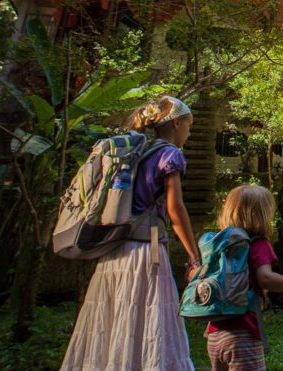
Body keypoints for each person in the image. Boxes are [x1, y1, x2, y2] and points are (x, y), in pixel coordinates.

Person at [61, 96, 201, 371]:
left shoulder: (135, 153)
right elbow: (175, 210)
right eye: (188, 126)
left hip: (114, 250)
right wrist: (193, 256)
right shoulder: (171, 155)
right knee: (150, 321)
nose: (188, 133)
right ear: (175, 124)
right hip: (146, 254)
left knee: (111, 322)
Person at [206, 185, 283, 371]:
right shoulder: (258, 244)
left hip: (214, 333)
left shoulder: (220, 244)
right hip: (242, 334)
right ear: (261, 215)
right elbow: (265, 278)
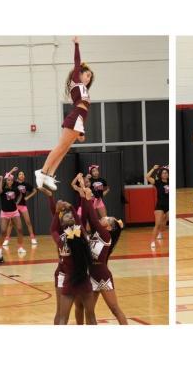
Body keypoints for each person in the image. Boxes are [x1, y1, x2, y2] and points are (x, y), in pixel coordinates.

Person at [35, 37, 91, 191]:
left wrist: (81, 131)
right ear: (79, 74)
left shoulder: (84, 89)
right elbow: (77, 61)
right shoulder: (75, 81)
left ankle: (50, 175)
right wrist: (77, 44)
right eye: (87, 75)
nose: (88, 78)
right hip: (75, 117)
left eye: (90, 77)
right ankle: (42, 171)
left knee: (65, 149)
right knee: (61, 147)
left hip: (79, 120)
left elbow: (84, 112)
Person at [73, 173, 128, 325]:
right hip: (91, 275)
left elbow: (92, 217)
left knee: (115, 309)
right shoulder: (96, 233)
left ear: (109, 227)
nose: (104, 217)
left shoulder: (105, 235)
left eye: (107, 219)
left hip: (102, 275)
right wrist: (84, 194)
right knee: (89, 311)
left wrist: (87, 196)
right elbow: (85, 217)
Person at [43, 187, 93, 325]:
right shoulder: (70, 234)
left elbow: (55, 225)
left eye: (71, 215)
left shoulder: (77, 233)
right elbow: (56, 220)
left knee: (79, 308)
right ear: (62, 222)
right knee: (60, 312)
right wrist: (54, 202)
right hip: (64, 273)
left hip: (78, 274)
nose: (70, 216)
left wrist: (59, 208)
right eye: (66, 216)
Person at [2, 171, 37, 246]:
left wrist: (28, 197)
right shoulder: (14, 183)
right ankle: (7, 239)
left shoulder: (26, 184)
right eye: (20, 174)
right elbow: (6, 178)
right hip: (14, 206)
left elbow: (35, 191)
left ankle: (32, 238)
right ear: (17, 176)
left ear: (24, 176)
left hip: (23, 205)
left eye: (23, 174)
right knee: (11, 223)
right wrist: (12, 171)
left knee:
==
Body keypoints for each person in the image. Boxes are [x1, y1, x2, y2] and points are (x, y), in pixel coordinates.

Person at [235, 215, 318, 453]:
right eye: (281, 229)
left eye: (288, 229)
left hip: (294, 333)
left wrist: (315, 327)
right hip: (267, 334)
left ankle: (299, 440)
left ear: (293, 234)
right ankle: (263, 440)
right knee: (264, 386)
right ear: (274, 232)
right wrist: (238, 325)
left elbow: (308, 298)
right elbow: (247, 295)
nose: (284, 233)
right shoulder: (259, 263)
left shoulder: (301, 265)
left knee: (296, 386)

__WHAT NEEDS TO BE DONE__.
Number of lines above with the word "wrist": state it alone.

__TASK RESPONSE__.
11